• [Work to be completed]:
Could you print the listing again exactly, omitting the pictures?

─── Data for the task

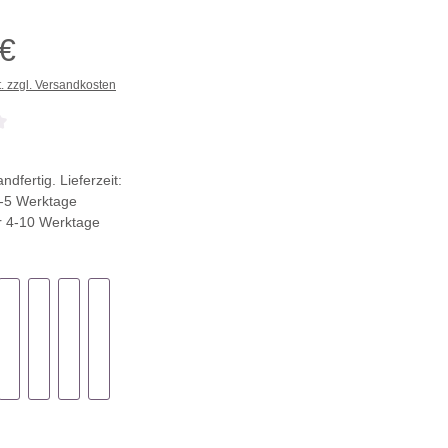
 €
t. zzgl. Versandkosten
che Bewertung von 0 von 5 Sternen
ndfertig. Lieferzeit:
-5 Werktage
r 4-10 Werktage
ählen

──────

• [Result]:
 €
t. zzgl. Versandkosten
che Bewertung von 0 von 5 Sternen
ndfertig. Lieferzeit:
-5 Werktage
r 4-10 Werktage
ählen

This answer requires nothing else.